Yeah I realized that did not work so I changed it to

 CampaignsApi.Repo.insert!(%CampaignsApi.Store.Campaign{budget: String.to_integer(row["budget"]),
    description: row["description"],
    end_date: row["end_date"],
    hashtags: row["hashtags"],
    name: row["name"],
    start_date: row["start_date"],
    team_id: String.to_integer(row["team_id"])})

and it works normally, but I just wanted to update the database next time if I use column_data again, so It wont duplicate inputs that’s already added to the database.

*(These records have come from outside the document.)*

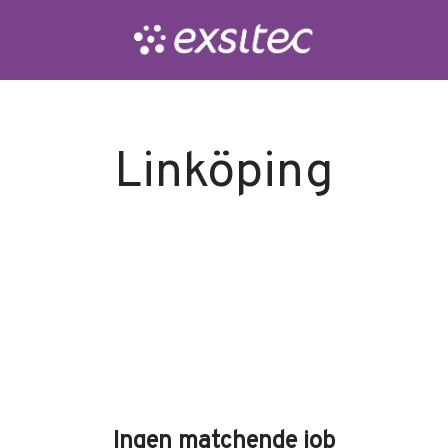
Linköping
Ingen matchende job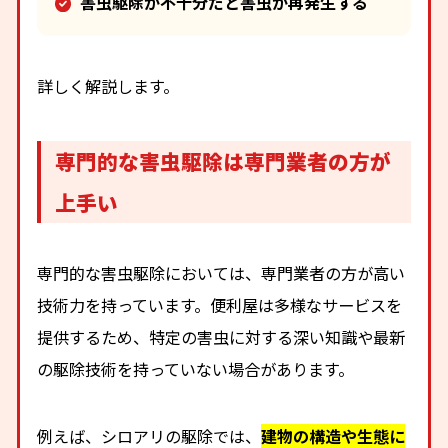
害虫駆除が不十分だと害虫が再発生する
詳しく解説します。
専門的な害虫駆除は専門業者の方が
上手い
専門的な害虫駆除においては、専門業者の方が高い
技術力を持っています。便利屋は多様なサービスを
提供するため、特定の害虫に対する深い知識や最新
の駆除技術を持っていない場合があります。
例えば、シロアリの駆除では、
建物の構造や生態に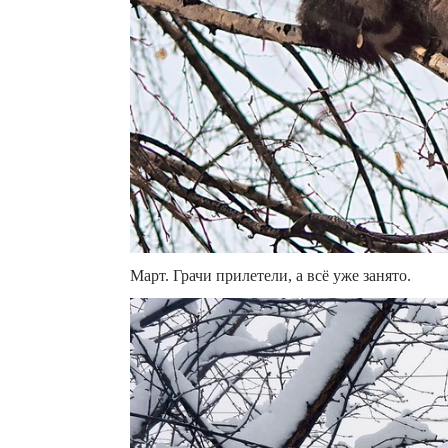
Март. Грачи прилетели, а всё уже занято.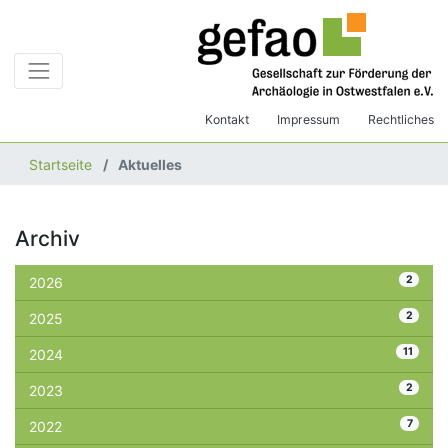
Kontakt
Impressum
Rechtliches
Startseite
Aktuelles
Archiv
2
2026
2
2025
11
2024
2
2023
7
2022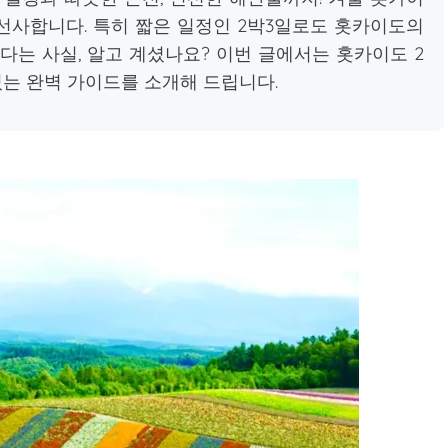
선사합니다. 특히 짧은 일정인 2박3일로도 홋카이도의
다는 사실, 알고 계셨나요? 이번 글에서는 홋카이도 2
있는 완벽 가이드를 소개해 드립니다.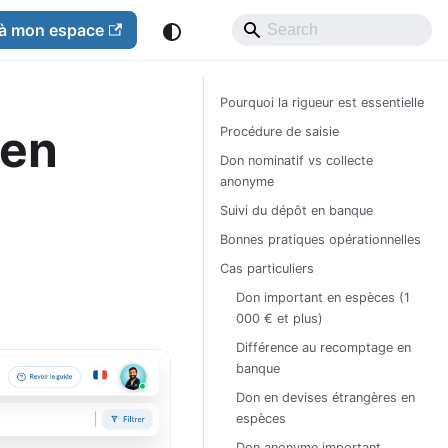
à mon espace
Pourquoi la rigueur est essentielle
 en
Procédure de saisie
Don nominatif vs collecte
anonyme
Suivi du dépôt en banque
Bonnes pratiques opérationnelles
Cas particuliers
Don important en espèces (1
000 € et plus)
Différence au recomptage en
banque
Don en devises étrangères en
espèces
Don anonyme important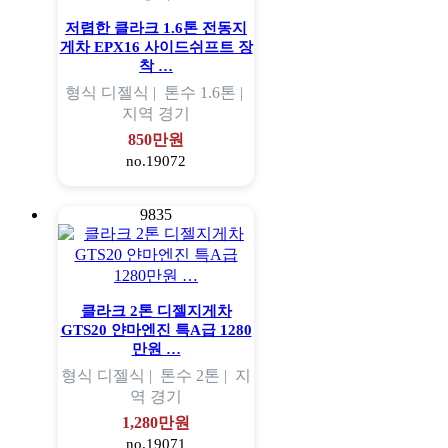
저렴한 클라크 1.6톤 전동지
게차 EPX16 사이드쉬프트 장
착 …
형식
디젤식 |
톤수
1.6톤 |
지역
경기
850만원
no.19072
9835
클라크 2톤 디젤지게차
GTS20 얀마엔진 특A급 1280
만원 …
형식
디젤식 |
톤수
2톤 |
지
역
경기
1,280만원
no.19071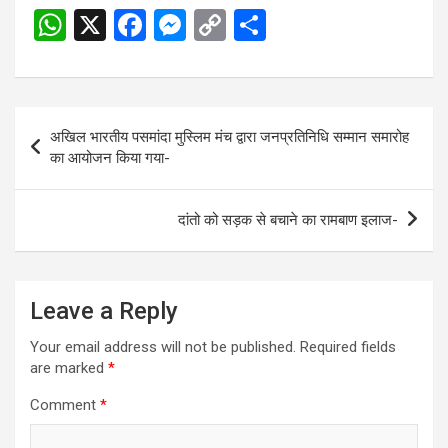
W
X
F
M
C
S
h
a
es
o
h
at
ce
se
py
ar
s
b
n
Li
e
Post
अखिल भारतीय पसमांदा मुस्लिम मंच द्वारा जनप्रतिनिधि सम्मान समारोह
A
o
g
n
navigation
का आयोजन किया गया-
p
o
er
k
p
k
दांतो को सड़क से बचाने का रामबाण इलाज-
Leave a Reply
Your email address will not be published.
Required fields
are marked
*
Comment
*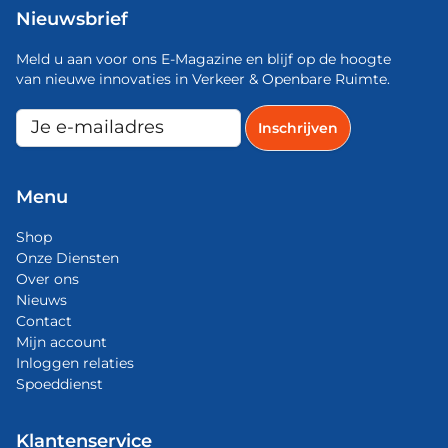
Nieuwsbrief
Meld u aan voor ons E-Magazine en blijf op de hoogte
van nieuwe innovaties in Verkeer & Openbare Ruimte.
Menu
Shop
Onze Diensten
Over ons
Nieuws
Contact
Mijn account
Inloggen relaties
Spoeddienst
Klantenservice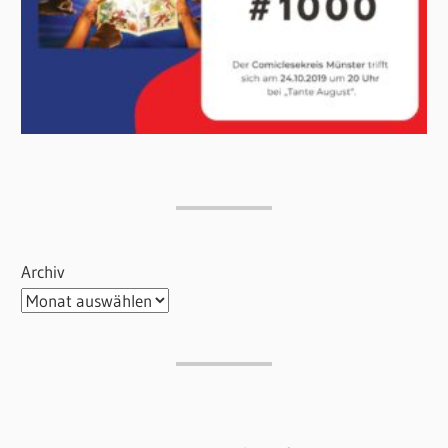
Archiv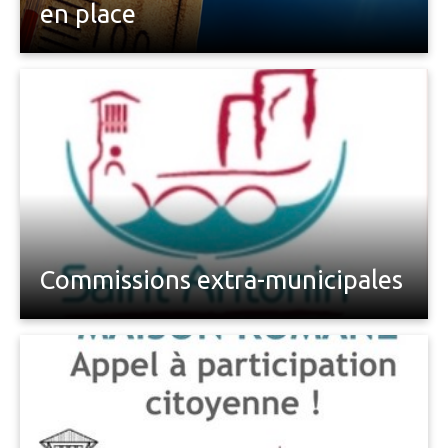
en place
Commissions extra-municipales
Afin de renforcer la participation citoyenne, la
municipalité met progressivement en place des
commissions extra-municipales ouvertes aux
habitants volontaires.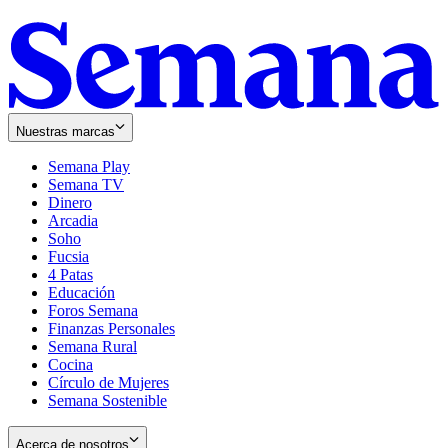
Nuestras marcas
Semana Play
Semana TV
Dinero
Arcadia
Soho
Opens
Fucsia
in
Opens
4 Patas
new
in
Educación
window
new
Foros Semana
window
Finanzas Personales
Semana Rural
Cocina
Círculo de Mujeres
Semana Sostenible
Acerca de nosotros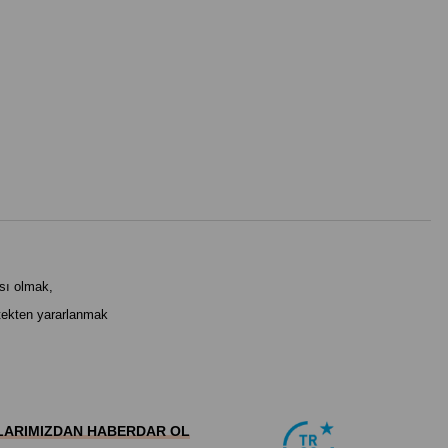
ası olmak,
estekten yararlanmak
ARIMIZDAN HABERDAR OL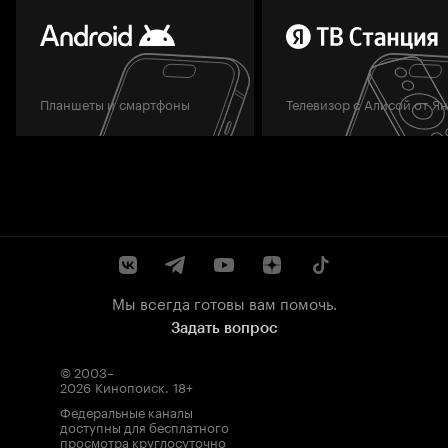
Планшеты и смартфоны
Телевизор с Алисой от Я
Мы всегда готовы вам помочь.
Задать вопрос
© 2003–
2026
Кинопоиск
.
18+
Федеральные каналы
доступны для бесплатного
просмотра круглосуточно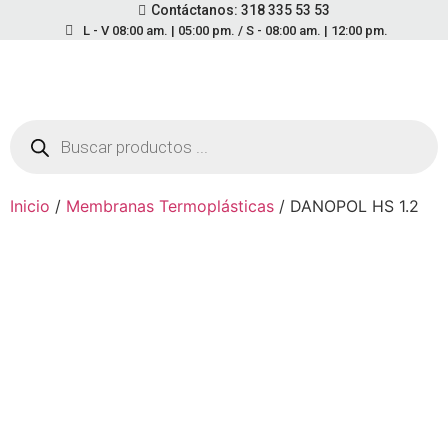
Contáctanos: 318 335 53 53
L - V 08:00 am. | 05:00 pm. / S - 08:00 am. | 12:00 pm.
Inicio
/
Membranas Termoplásticas
/ DANOPOL HS 1.2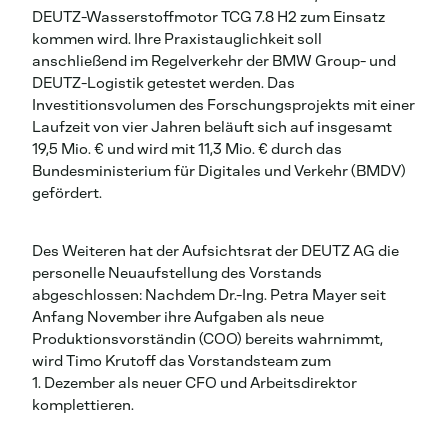
DEUTZ-Wasserstoffmotor TCG 7.8 H2 zum Einsatz
kommen wird. Ihre Praxistauglichkeit soll
anschließend im Regelverkehr der BMW Group- und
DEUTZ-Logistik getestet werden. Das
Investitionsvolumen des Forschungsprojekts mit einer
Laufzeit von vier Jahren beläuft sich auf insgesamt
19,5 Mio. € und wird mit 11,3 Mio. € durch das
Bundesministerium für Digitales und Verkehr (BMDV)
gefördert.
Des Weiteren hat der Aufsichtsrat der DEUTZ AG die
personelle Neuaufstellung des Vorstands
abgeschlossen: Nachdem Dr.-Ing. Petra Mayer seit
Anfang November ihre Aufgaben als neue
Produktionsvorständin (COO) bereits wahrnimmt,
wird Timo Krutoff das Vorstandsteam zum
1. Dezember als neuer CFO und Arbeitsdirektor
komplettieren.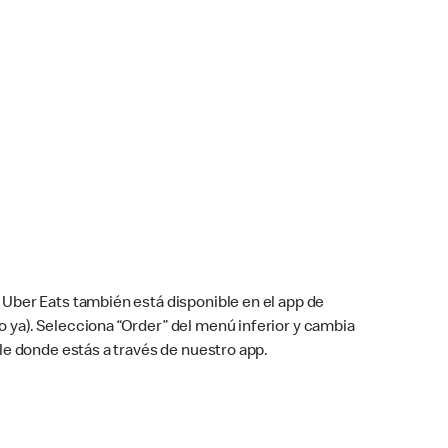
Uber Eats también está disponible en el app de
cho ya). Selecciona “Order” del menú inferior y cambia
le donde estás a través de nuestro app.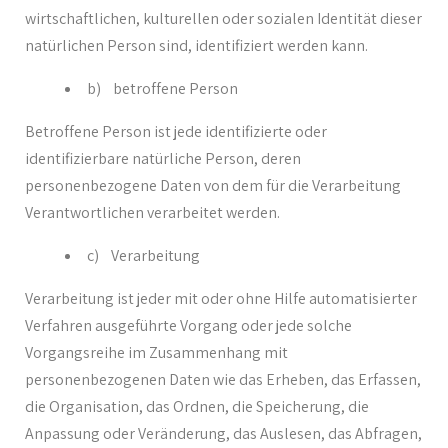
wirtschaftlichen, kulturellen oder sozialen Identität dieser
natürlichen Person sind, identifiziert werden kann.
b) betroffene Person
Betroffene Person ist jede identifizierte oder
identifizierbare natürliche Person, deren
personenbezogene Daten von dem für die Verarbeitung
Verantwortlichen verarbeitet werden.
c) Verarbeitung
Verarbeitung ist jeder mit oder ohne Hilfe automatisierter
Verfahren ausgeführte Vorgang oder jede solche
Vorgangsreihe im Zusammenhang mit
personenbezogenen Daten wie das Erheben, das Erfassen,
die Organisation, das Ordnen, die Speicherung, die
Anpassung oder Veränderung, das Auslesen, das Abfragen,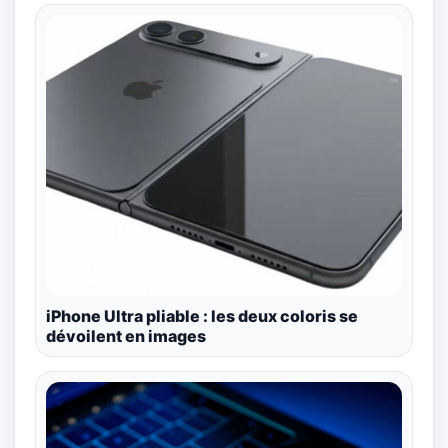
iPhone Ultra pliable : les deux coloris se
dévoilent en images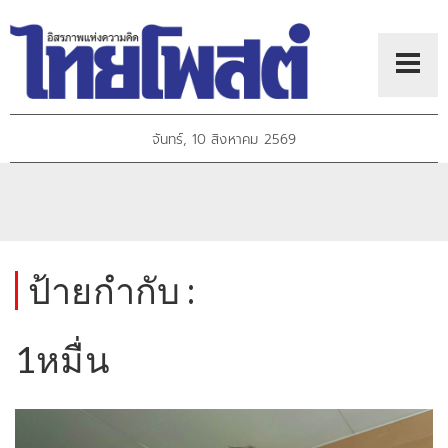
จันทร์, 10 สิงหาคม 2569
ป้ายกำกับ :
1หมื่น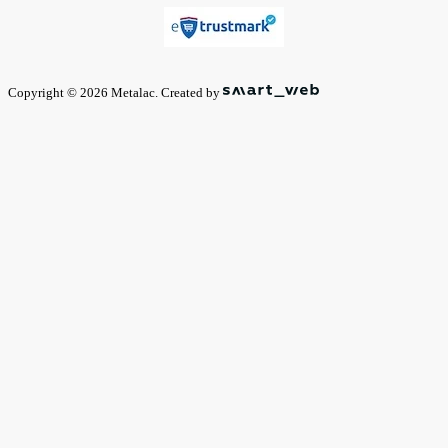
Copyright © 2026 Metalac. Created by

dimitarvp · December 28, 2021, 11:49am

When using Stream you always have to use a function that collects the results at the end of the pipe because Stream functions only return other functions. Only when you put e.g. Enum.to_list or Stream.run in the end will the Stream functions in the pipe get executed.

Example:

"/path/to/file.csv"
|> File.stream!()
|> NimbleCSV.RFC41080.parse_stream()
|> Stream.map( ....... )
|> Enum.to_list()

Without the last function the code above only returns a function. Appending Enum.to_list forces that function to get executed. It’s how Stream works in Elixir and many other languages.

But be advised: using Stream incurs some performance penalty. Only use it if you have big collections of elements and you don’t want to have intermediate collections that get processed and then thrown away. Also it’s a good idea to only reach for Stream when you have several steps of processing. Your code above definitely does NOT need Stream as it is.

trisolaran · December 28, 2021, 12:27pm

His code above is already using a stream . The output of:

|> File.stream!()
|> NimbleCSV.RFC41080.parse_stream()

is a stream. What his code doesn’t need is Enum.map. It could just be Enum.each, provided nobody is using the result of column_data.

That’s why I’d like to see how column_data is called. @kylelw23 can you show us?

dimitarvp · December 28, 2021, 12:39pm

Sure, I’ve seen it above. I was seeking to remove confusion as to why only using Stream will seem to not work.

kylelw23 · December 28, 2021, 12:54pm

Hi @trisolaran ,
seeds.exs:

CampaignsApi.Store.CSVUtil.column_data("priv/repo/data/campaigns.csv")

Then I run mix run seeds.exs

trisolaran · December 28, 2021, 1:02pm

Ok then you should ditch Enum.map and use Enum.each instead, because you are only running column_data for the side effects, you don’t care about what it returns.

It makes the code clearer and I think also more efficient: Enum.map will store the result of the mapping in memory, and this could be a lot if you have a lot of rows.